Our breath is the gateway to deeper layers of self-regulation that our mind cannot access. In my experience, you can’t always reason your mind into a state of calm. But you can breathe your way there.

 

 

Additionally, as an added bonus, this type of regulatory process allows us to make better, more informed decisions, as we become less vulnerable to our unconscious reactive patterns.

 

3) Modeling Rules the Roost

Our animal, Sapiens, learns through a term we call “modeling.” In layman’s terms, it means we learn by observing and absorbing the (wordless) dynamics that dominate much of our foundational years (0-18yrs). Modeling is how our interior emotional scaffolding gets laid down, and it is the foundation upon which all of your adult attachments play out.

These modeling patterns become expressed in our attachment patterns in adulthood. Modeling is responsible for why we see generational patterns emerge that span multiple branches on a family tree. These intergenerational patterns of attachment play out over time and they dictate much of what emerges in our adult attachments. And, of course, nearly 95% of what emerges originates in the adaptive unconscious. Remember, you are not aware of what you are not aware.

To achieve foundational change, not just behavioral, we must observe these modeling patterns and begin to dismantle the mindset structures, assumptions and psychological infrastructure that unconsciously serves to reinforce these patterns.

In my job, modeling also plays a critical role as it is the primary vehicle through which we “practice what we preach.” We set a clear intention and value on modeling between us exactly what we say matters to us.

Remember, we all attach to something— ideas, beliefs, gods, people, habits, things, substances— it behooves us to be mindful of what modeling patterns dictate our attachment patterns.

 

4) Process Over Perfection (or Practice over Perfect)

A lot of people talk a good game when it comes to this principle.
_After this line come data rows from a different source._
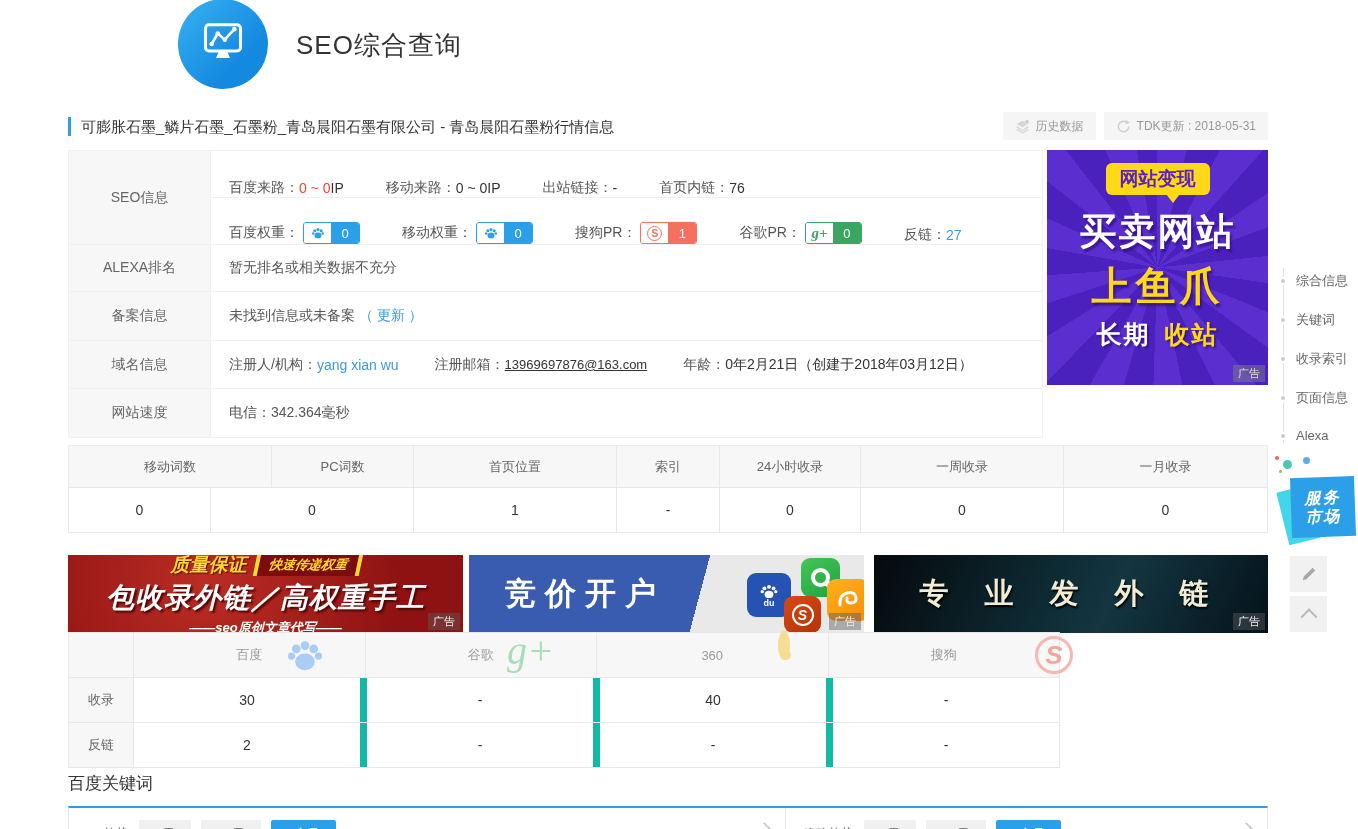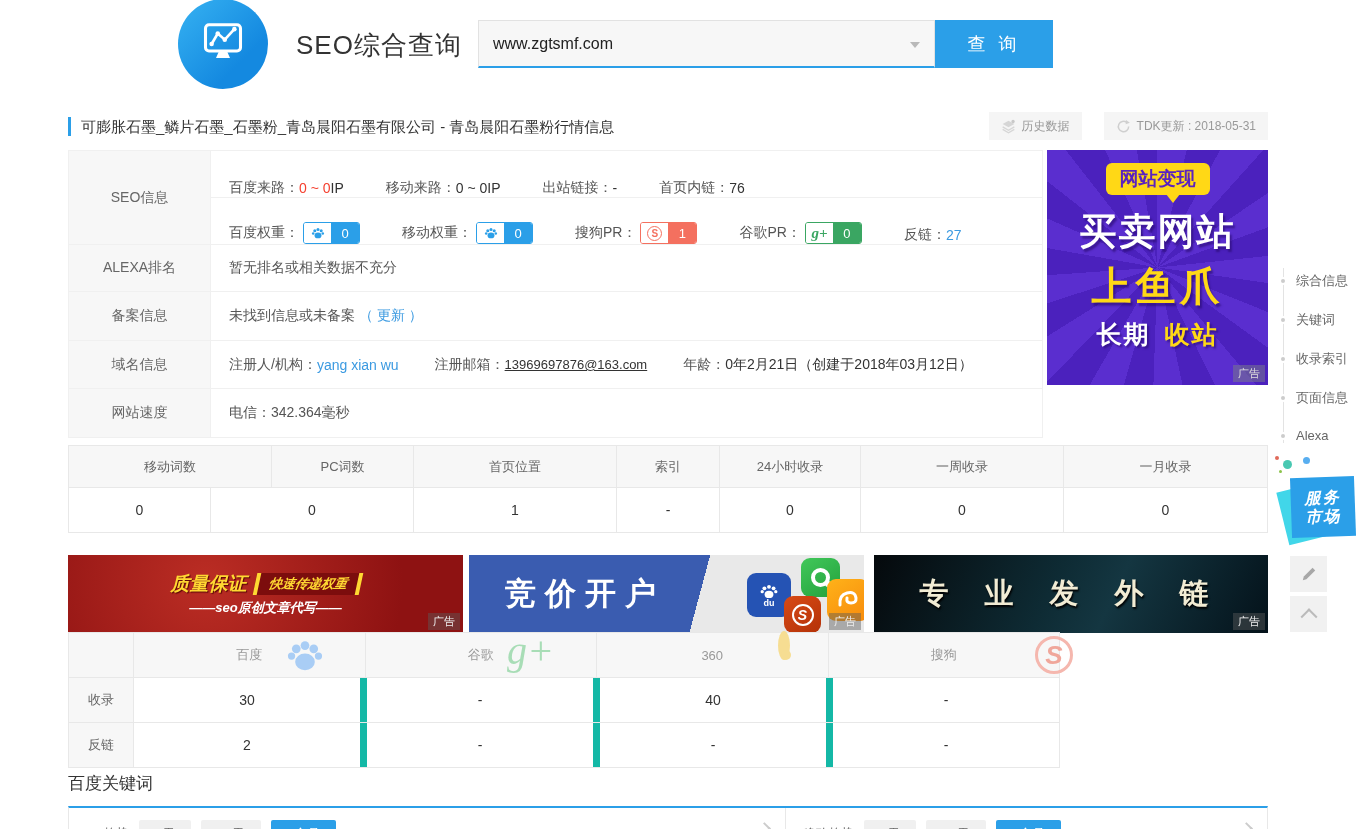--- a/index.html
+++ b/index.html
@@ -14,21 +14,21 @@
   .search-input { width:457px; height:48px; background:#f7f7f7; border:1px solid #e2e2e2; border-bottom:2px solid #2b9fe8;
                   font-family:"Liberation Sans",sans-serif; font-size:16px; color:#222; padding:0 30px 0 14px; outline:none; }
   .search-caret { position:absolute; left:432px; top:22px; width:0; height:0; border-left:5px solid transparent;
                   border-right:5px solid transparent; border-top:6px solid #b9b9b9; }
   .search-btn { width:118px; height:48px; background:#2b9fe8; color:#fff; border:none; font-size:18px;
                 font-family:"Liberation Sans",sans-serif; letter-spacing:4px; cursor:pointer; }
 
   
   .title-bar { position:absolute; left:68px; top:111px; width:1200px; height:30px; display:flex; align-items:center; }
   .page-title { border-left:3px solid #2b9fe8; padding-left:10px; font-size:15px; color:#333; line-height:19px; }
-  .title-chips { margin-left:auto; display:flex; gap:22px; }
+  .title-chips { margin-left:auto; display:flex; gap:8px; }
   .chip { height:28px; background:#f5f5f5; color:#999; font-size:12px; padding:0 12px; display:flex; align-items:center; gap:6px; cursor:pointer; }
 
   
   .info-table { position:absolute; left:68px; top:150px; width:975px; border:1px solid #f0f0f0; }
   .irow { display:flex; border-top:1px solid #f0f0f0; }
   .irow:first-child { border-top:none; }
   .ilabel { width:142px; background:#f7f7f7; color:#666; font-size:14px; display:flex; align-items:center; justify-content:center; border-right:1px solid #f0f0f0; }
   .icontent { flex:1; display:flex; align-items:center; padding-left:18px; font-size:14px; color:#555; min-height:46px; }
   .icol { flex:1; display:flex; flex-direction:column; }
   .isub { display:flex; align-items:flex-end; padding-left:18px; font-size:14px; color:#555; height:46px; column-gap:42px; }
@@ -150,25 +150,20 @@
       <rect x="12" y="10" width="40" height="30" rx="4" fill="none" stroke="#fff" stroke-width="3.5"></rect>
       <polyline points="19,32 26,20 34,27 45,15" fill="none" stroke="#fff" stroke-width="3" stroke-linecap="round" stroke-linejoin="round"></polyline>
       <circle cx="19" cy="32" r="2.6" fill="#fff"></circle>
         <circle cx="26" cy="20" r="2.6" fill="#fff"></circle>
       <circle cx="34" cy="27" r="2.6" fill="#fff"></circle>
         <circle cx="45" cy="15" r="2.6" fill="#fff"></circle>
       <path d="M24 48 L40 48 L37 41 L27 41 Z" fill="#fff"></path>
     </svg>
   </div>
   <div class="app-title">SEO综合查询</div>
-  <div class="search-wrap">
-    <input class="search-input" value="www.zgtsmf.com" style="">
-    <div class="search-caret"></div>
-    <button class="search-btn">查 询</button>
-  </div>
 
   <div class="title-bar">
     <div class="page-title">可膨胀石墨_鳞片石墨_石墨粉_青岛晨阳石墨有限公司 - 青岛晨阳石墨粉行情信息</div>
     <div class="title-chips">
       <div class="chip">
         <svg width="15" height="15" viewBox="0 0 18 18">
           <path d="M9 2 L16 6 L9 10 L2 6 Z" fill="#d6d6d6"></path>
           <path d="M2 9.5 L9 13.5 L16 9.5" fill="none" stroke="#d6d6d6" stroke-width="1.6"></path>
           <path d="M2 12.5 L9 16.5 L16 12.5" fill="none" stroke="#d6d6d6" stroke-width="1.6"></path>
           <circle cx="14.5" cy="3" r="2" fill="#c9c9c9"></circle>
@@ -370,20 +365,21 @@
       <div class="cell c6">0</div>
     </div>
   </div>
 
   <div class="banners">
     <div class="banner b1">
       <div class="b1-row1">
         <span class="b1-t1">质量保证</span>
         <span class="b1-t2">快速传递权重</span>
       </div>
+      <div class="b1-t3">包收录外链／高权重手工</div>
       <div class="b1-t4">——seo原创文章代写——</div>
       <div class="b-tag">广告</div>
     </div>
     <div class="banner b2">
       <div class="b2-text">竞价开户</div>
       <div class="app-ico ico-baidu">
         <svg width="22" height="18" viewBox="0 0 24 18" fill="#fff">
             <circle cx="7" cy="5" r="2.1"></circle>
             <circle cx="12" cy="3.4" r="2.1"></circle>
             <circle cx="17" cy="5" r="2.1"></circle>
I get it. I, too, suffer from being a mere mortal. But at the heart of this principle is the idea that failure, loss, grief— anything that brings us to our bedrock— are our greatest teachers.

It feels good to succeed—don’t get me wrong. It feeds our ego, fills our wallets, and quiets the noise of self-doubt. And there’s nothing wrong with that.

But when your emphasis becomes solely on the destination— you name it: winning, succeeding, fame, etc.—to the exclusion of the process of learning and self-awareness, you will eventually run into trouble. Your relationship with discipline, grit, and determination reveal more about your partnership with failure, shame, and perfectionism than anything else.

 

 

An emphasis on your process will reveal your own unconscious patterns of sabotage. Observe how you orbit around the pursuit of your goals. All of your radical self-awareness lies in those pockets of observation.

 

5) How You Do One Thing Is How You Do All Things

This is one of the most critical elements of your capacity to grow and transform. Start to observe this simple and profound truth. People tend to believe that we can live in a compartmentalized fashion. We prefer to delude ourselves that how we operate in one area of our lives doesn’t impact other areas. But my experience is that simply is not true.

Once you start to observe this principle in your life, you will grasp that we are, in fact, a whole being. So how your approach your work, your career, your parenting, and your relationships all matters because it is how you will do all things.

 

My hope is that this list will serve as a guide for you to approach your own process of radical self-awareness.